- _PROBLEM TO WORK ON_
In the answer, give only the lines from the one containing "left elbow: (704, 478)" to the end of the listing below, each reproduced word for word.

- _THE DATA_
··········

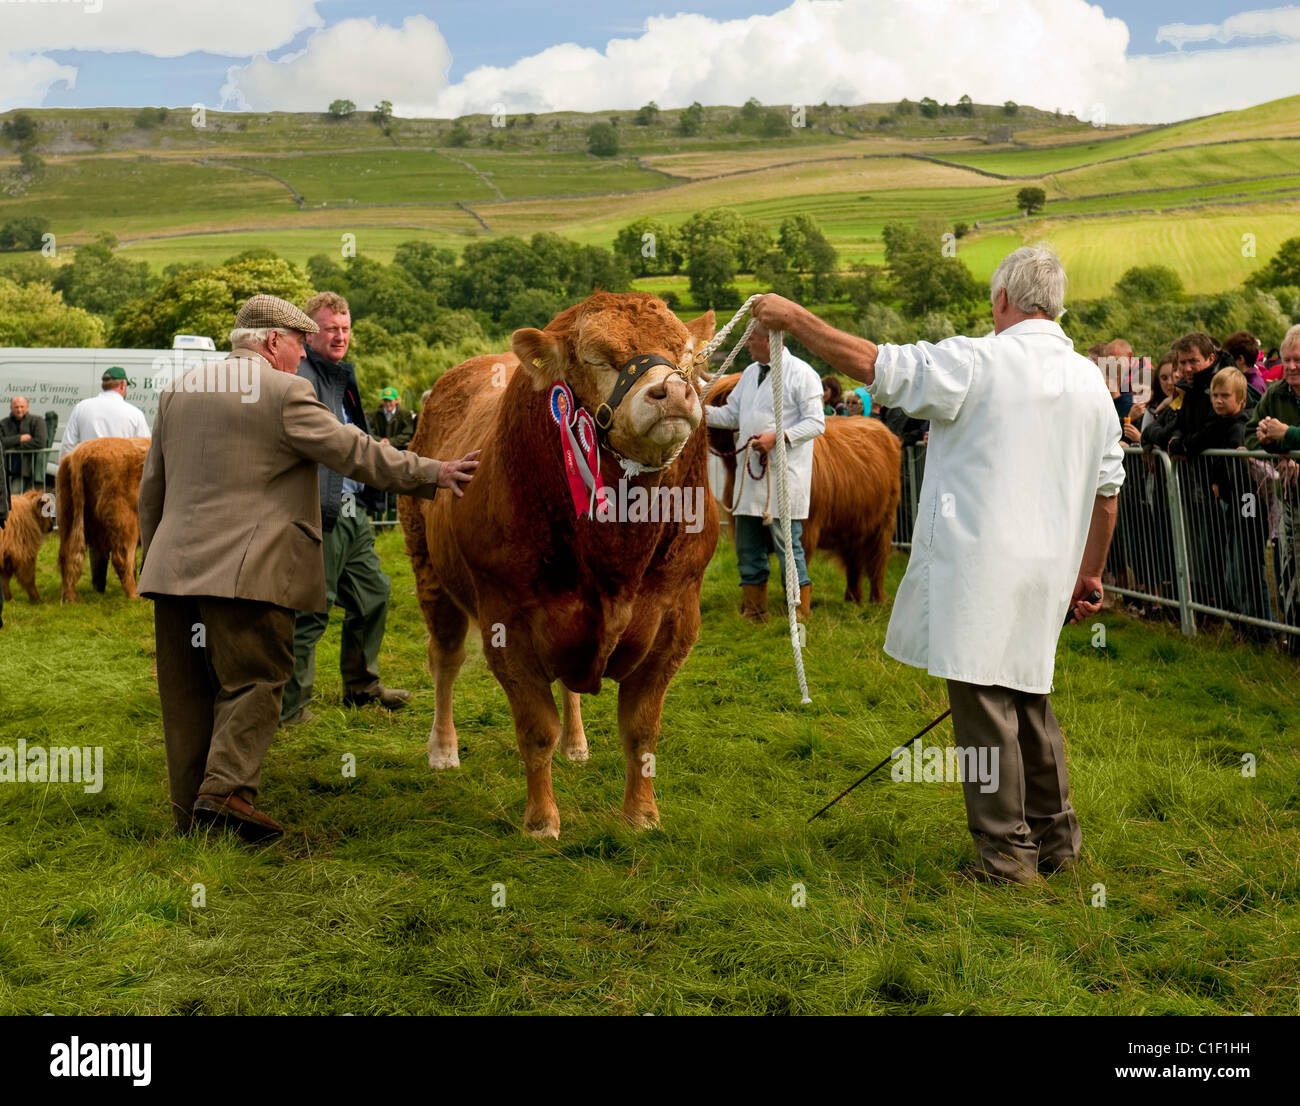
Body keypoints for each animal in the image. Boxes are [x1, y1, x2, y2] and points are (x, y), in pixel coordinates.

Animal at [56, 436, 148, 600]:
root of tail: (80, 451)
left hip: (67, 516)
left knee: (66, 554)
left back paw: (70, 597)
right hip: (125, 520)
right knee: (122, 558)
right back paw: (134, 595)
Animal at [400, 293, 717, 836]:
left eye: (686, 356)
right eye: (597, 358)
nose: (672, 391)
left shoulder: (677, 617)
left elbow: (641, 729)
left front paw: (641, 815)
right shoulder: (507, 622)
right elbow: (535, 729)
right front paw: (542, 820)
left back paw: (576, 743)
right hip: (430, 575)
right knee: (444, 658)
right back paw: (442, 749)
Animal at [707, 374, 899, 600]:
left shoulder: (806, 529)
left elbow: (793, 573)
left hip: (884, 522)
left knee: (877, 563)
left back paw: (877, 600)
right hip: (855, 522)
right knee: (855, 562)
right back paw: (852, 599)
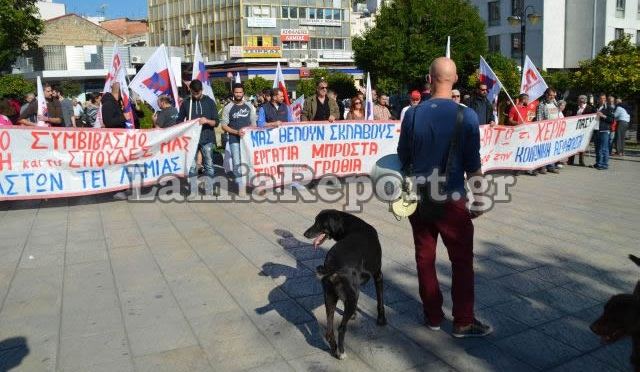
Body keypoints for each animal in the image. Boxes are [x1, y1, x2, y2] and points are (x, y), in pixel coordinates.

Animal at [304, 209, 388, 358]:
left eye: (319, 223)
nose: (305, 234)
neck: (353, 226)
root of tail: (332, 266)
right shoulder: (378, 275)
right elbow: (380, 301)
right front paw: (381, 320)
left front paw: (354, 315)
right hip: (353, 296)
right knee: (341, 328)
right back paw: (342, 352)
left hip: (329, 297)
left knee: (329, 331)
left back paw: (334, 349)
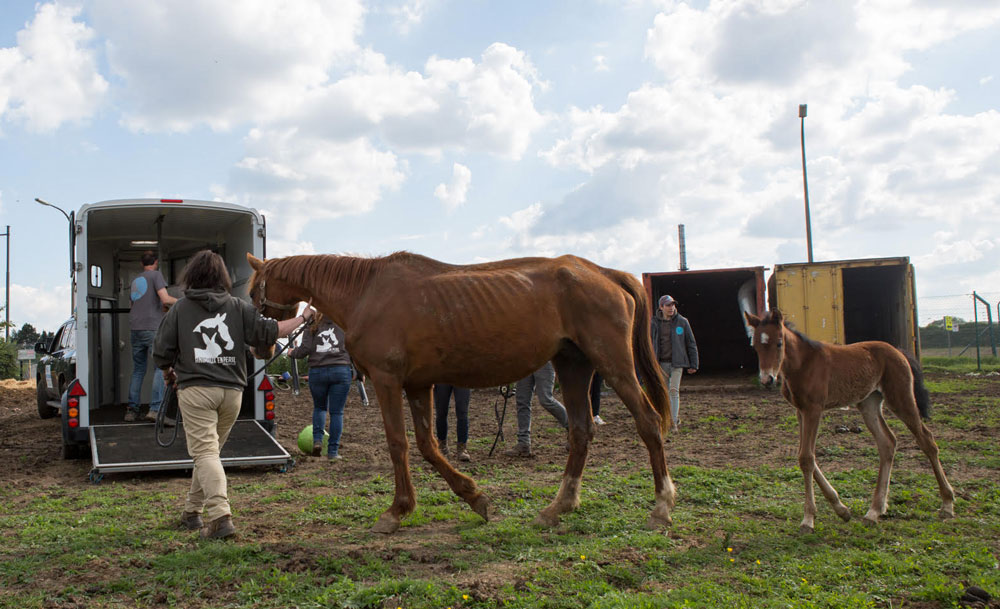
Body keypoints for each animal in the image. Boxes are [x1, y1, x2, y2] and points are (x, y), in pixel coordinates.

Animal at [748, 308, 956, 532]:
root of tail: (899, 351)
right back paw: (874, 511)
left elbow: (806, 458)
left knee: (927, 440)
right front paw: (841, 509)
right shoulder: (800, 410)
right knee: (888, 443)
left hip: (901, 399)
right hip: (869, 403)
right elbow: (805, 456)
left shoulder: (813, 409)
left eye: (779, 343)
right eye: (756, 346)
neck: (803, 363)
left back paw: (947, 504)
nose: (767, 379)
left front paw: (808, 519)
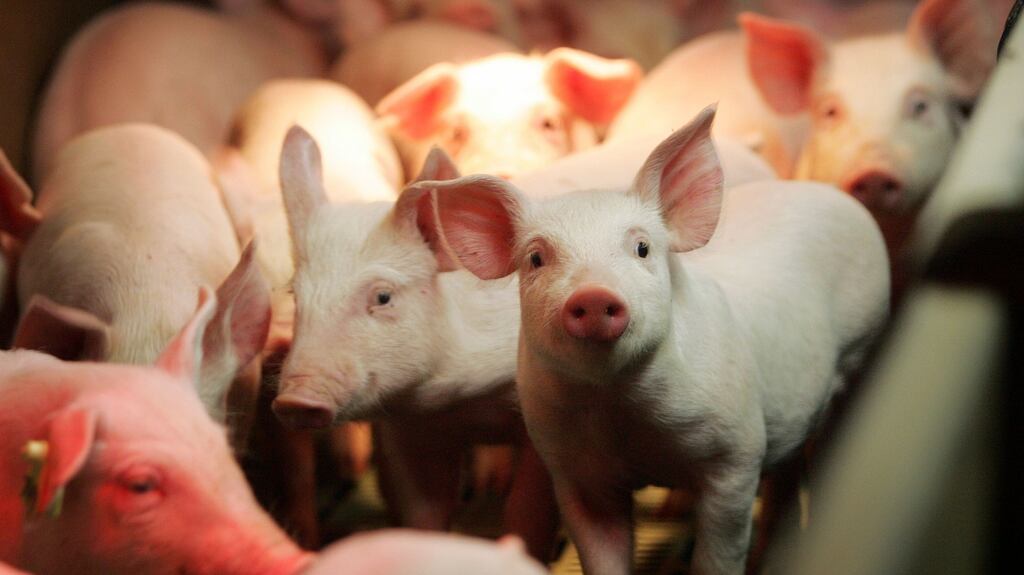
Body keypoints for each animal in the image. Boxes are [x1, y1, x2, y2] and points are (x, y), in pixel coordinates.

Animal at [416, 106, 890, 574]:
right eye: (535, 258)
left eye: (642, 248)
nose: (593, 295)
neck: (620, 411)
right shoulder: (575, 473)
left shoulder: (737, 454)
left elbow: (719, 555)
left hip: (862, 345)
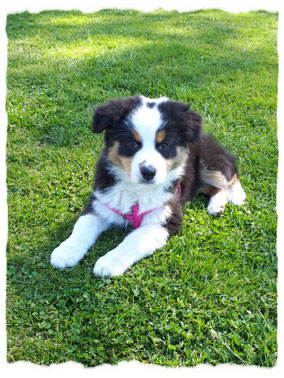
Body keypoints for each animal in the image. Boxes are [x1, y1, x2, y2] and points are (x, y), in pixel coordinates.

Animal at [51, 96, 246, 276]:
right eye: (132, 143)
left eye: (164, 145)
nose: (148, 172)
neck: (136, 189)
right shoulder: (100, 201)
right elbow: (83, 225)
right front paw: (66, 251)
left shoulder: (167, 217)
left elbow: (134, 239)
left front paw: (109, 262)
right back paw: (216, 205)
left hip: (208, 163)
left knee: (230, 174)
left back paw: (236, 196)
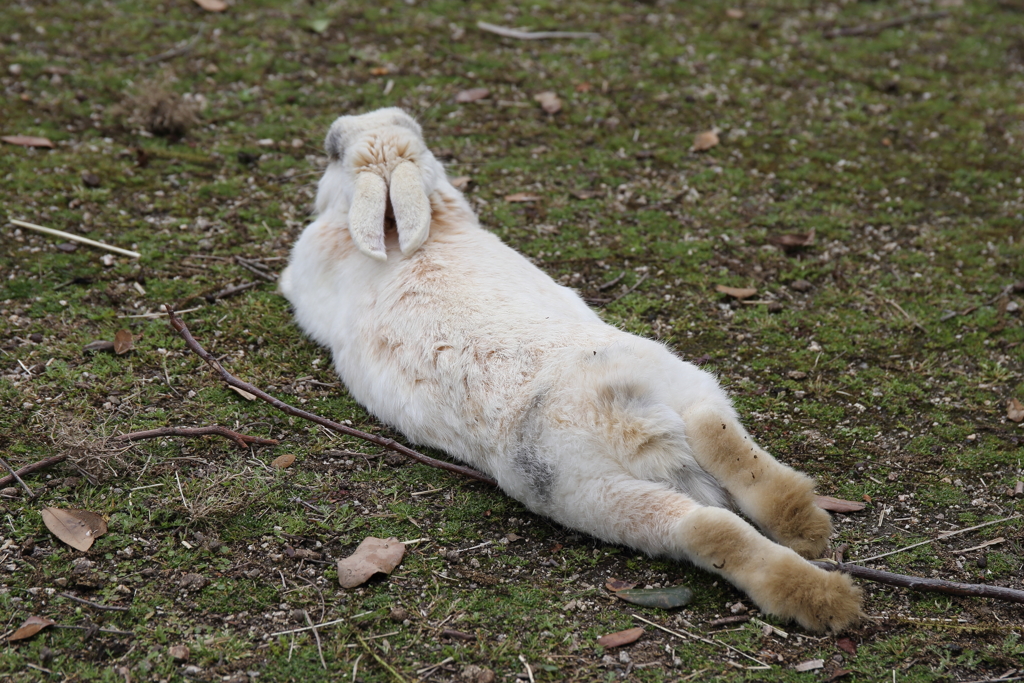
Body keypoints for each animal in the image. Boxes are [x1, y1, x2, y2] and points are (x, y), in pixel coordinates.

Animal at [280, 107, 864, 634]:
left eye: (333, 152)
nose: (338, 129)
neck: (397, 233)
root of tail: (616, 415)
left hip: (583, 491)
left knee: (708, 523)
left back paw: (823, 598)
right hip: (644, 431)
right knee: (715, 460)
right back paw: (810, 539)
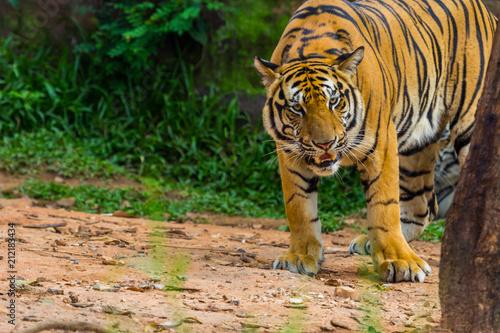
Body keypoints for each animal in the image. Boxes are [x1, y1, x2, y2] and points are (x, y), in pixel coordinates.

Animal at [254, 0, 496, 282]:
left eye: (333, 101)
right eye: (297, 108)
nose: (325, 144)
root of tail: (486, 11)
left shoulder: (382, 145)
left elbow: (384, 204)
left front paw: (399, 261)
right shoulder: (290, 152)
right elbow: (298, 206)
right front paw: (300, 256)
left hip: (470, 123)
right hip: (416, 145)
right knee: (423, 204)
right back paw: (372, 243)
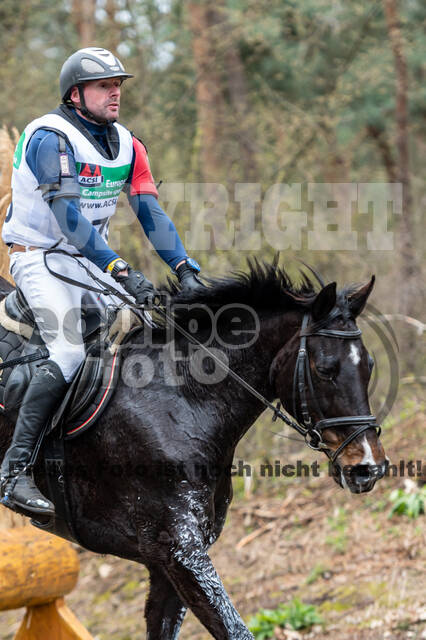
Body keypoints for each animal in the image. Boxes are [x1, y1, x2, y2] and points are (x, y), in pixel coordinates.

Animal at [0, 262, 386, 640]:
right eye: (325, 369)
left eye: (368, 365)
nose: (369, 467)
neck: (183, 396)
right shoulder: (180, 552)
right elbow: (237, 631)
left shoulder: (166, 562)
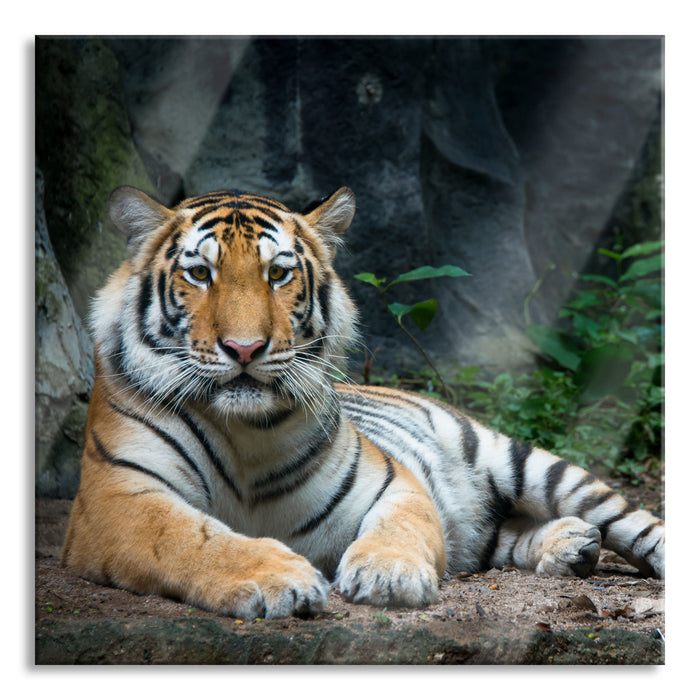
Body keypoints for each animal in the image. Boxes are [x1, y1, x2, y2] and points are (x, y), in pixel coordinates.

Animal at [61, 185, 665, 620]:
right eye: (200, 273)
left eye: (277, 273)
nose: (245, 348)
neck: (246, 432)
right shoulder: (118, 498)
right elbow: (192, 539)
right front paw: (279, 578)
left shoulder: (392, 481)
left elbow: (399, 529)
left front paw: (388, 577)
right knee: (498, 535)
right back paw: (571, 544)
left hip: (527, 463)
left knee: (635, 523)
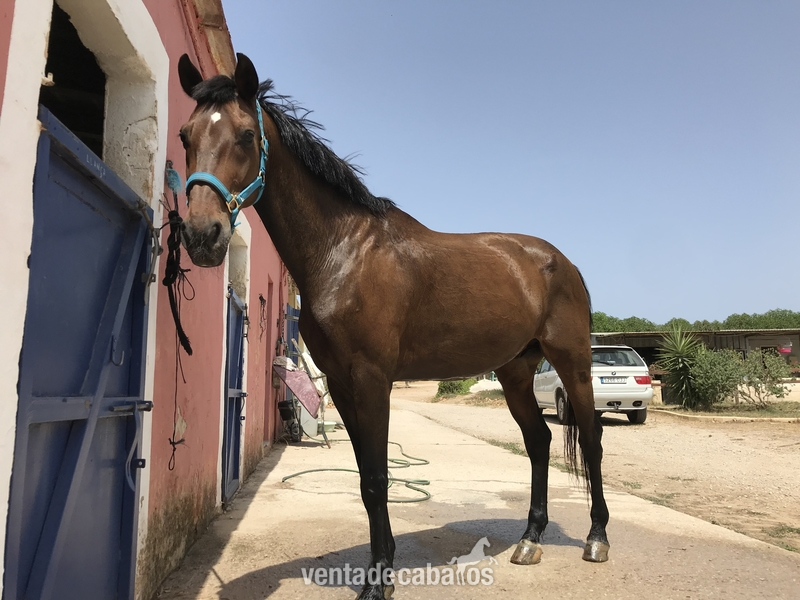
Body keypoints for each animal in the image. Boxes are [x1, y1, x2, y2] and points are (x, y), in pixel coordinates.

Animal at [177, 52, 609, 600]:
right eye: (186, 135)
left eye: (245, 136)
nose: (201, 235)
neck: (342, 252)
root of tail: (563, 263)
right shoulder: (341, 381)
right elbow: (364, 476)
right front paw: (379, 566)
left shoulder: (372, 378)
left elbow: (379, 478)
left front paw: (378, 579)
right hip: (514, 371)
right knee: (539, 442)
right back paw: (530, 540)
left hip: (573, 362)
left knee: (591, 440)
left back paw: (596, 538)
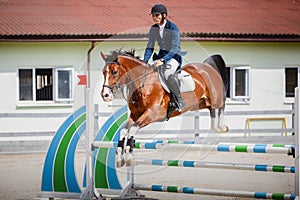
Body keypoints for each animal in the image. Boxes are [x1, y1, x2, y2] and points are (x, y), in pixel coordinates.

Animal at [99, 50, 229, 167]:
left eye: (114, 72)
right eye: (103, 72)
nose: (105, 95)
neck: (143, 84)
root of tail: (207, 66)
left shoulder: (153, 114)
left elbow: (133, 129)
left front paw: (129, 156)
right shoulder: (135, 115)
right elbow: (124, 130)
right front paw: (121, 158)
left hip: (215, 98)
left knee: (221, 105)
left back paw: (222, 127)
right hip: (201, 103)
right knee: (212, 110)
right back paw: (216, 127)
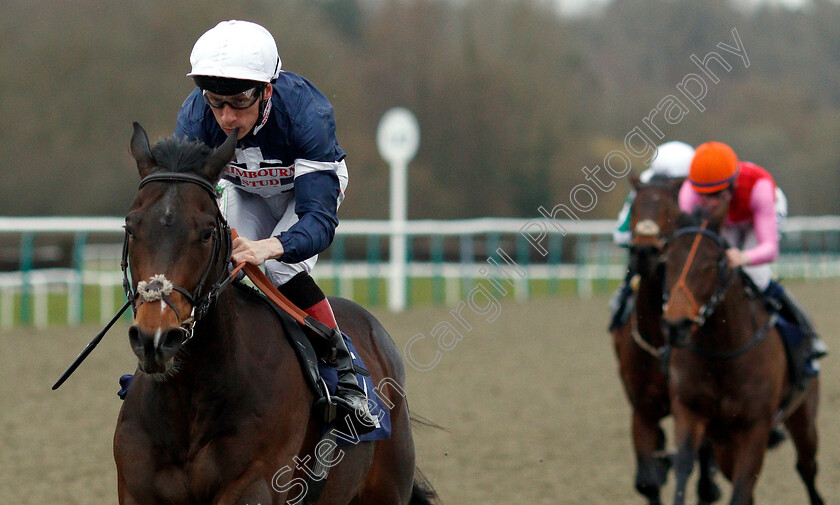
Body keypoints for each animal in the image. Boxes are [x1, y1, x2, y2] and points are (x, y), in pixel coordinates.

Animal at [114, 123, 436, 504]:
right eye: (130, 226)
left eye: (207, 233)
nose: (156, 338)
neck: (190, 397)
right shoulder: (137, 488)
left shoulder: (254, 483)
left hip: (387, 488)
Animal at [608, 175, 720, 502]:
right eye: (634, 209)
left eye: (669, 211)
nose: (644, 253)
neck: (660, 339)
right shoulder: (643, 409)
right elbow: (648, 481)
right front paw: (660, 466)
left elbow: (704, 478)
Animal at [664, 207, 820, 502]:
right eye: (666, 260)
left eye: (711, 263)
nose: (676, 325)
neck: (721, 353)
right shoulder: (689, 410)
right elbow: (683, 467)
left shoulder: (755, 427)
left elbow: (742, 487)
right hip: (724, 444)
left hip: (803, 416)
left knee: (806, 467)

··········

- _SOLVED PROBLEM_
left elbow: (704, 478)
Animal at [664, 207, 820, 502]:
right eye: (666, 260)
left eye: (711, 263)
nose: (676, 325)
neck: (721, 353)
right shoulder: (689, 410)
right elbow: (683, 467)
left shoulder: (755, 427)
left elbow: (742, 487)
right hip: (724, 444)
left hip: (803, 416)
left knee: (806, 467)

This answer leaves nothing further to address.